==== Records to process ====

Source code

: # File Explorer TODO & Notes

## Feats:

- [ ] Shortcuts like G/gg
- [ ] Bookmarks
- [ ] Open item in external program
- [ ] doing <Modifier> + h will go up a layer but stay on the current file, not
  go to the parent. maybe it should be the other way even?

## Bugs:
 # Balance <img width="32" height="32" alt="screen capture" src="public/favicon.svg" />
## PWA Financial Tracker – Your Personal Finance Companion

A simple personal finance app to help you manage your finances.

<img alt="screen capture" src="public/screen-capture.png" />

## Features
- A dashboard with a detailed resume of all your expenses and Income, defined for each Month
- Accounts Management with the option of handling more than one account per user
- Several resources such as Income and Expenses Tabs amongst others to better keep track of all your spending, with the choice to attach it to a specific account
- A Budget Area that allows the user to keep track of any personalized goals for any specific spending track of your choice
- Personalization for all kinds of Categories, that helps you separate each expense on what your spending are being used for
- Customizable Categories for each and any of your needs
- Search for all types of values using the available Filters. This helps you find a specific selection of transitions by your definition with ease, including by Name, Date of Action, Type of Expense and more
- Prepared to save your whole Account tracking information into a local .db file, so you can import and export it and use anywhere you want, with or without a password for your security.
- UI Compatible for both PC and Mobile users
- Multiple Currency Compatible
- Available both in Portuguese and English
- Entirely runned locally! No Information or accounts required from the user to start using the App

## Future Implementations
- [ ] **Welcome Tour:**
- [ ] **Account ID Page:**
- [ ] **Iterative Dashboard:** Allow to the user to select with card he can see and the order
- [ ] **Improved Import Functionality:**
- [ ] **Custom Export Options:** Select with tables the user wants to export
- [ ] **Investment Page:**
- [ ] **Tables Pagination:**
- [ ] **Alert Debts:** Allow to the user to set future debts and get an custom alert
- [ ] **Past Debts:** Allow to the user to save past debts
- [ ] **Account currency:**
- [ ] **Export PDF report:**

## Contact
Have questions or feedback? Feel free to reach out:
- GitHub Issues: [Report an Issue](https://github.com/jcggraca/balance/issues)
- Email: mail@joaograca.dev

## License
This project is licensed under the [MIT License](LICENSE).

====

=== Assignment ===
Please transcribe exactly the lines above from the line that has "## PWA Financial" up to and including the line that has "- A dashboard"; no other line belongs in the answer.

=== Task solution ===
## PWA Financial Tracker – Your Personal Finance Companion

A simple personal finance app to help you manage your finances.

<img alt="screen capture" src="public/screen-capture.png" />

## Features
- A dashboard with a detailed resume of all your expenses and Income, defined for each Month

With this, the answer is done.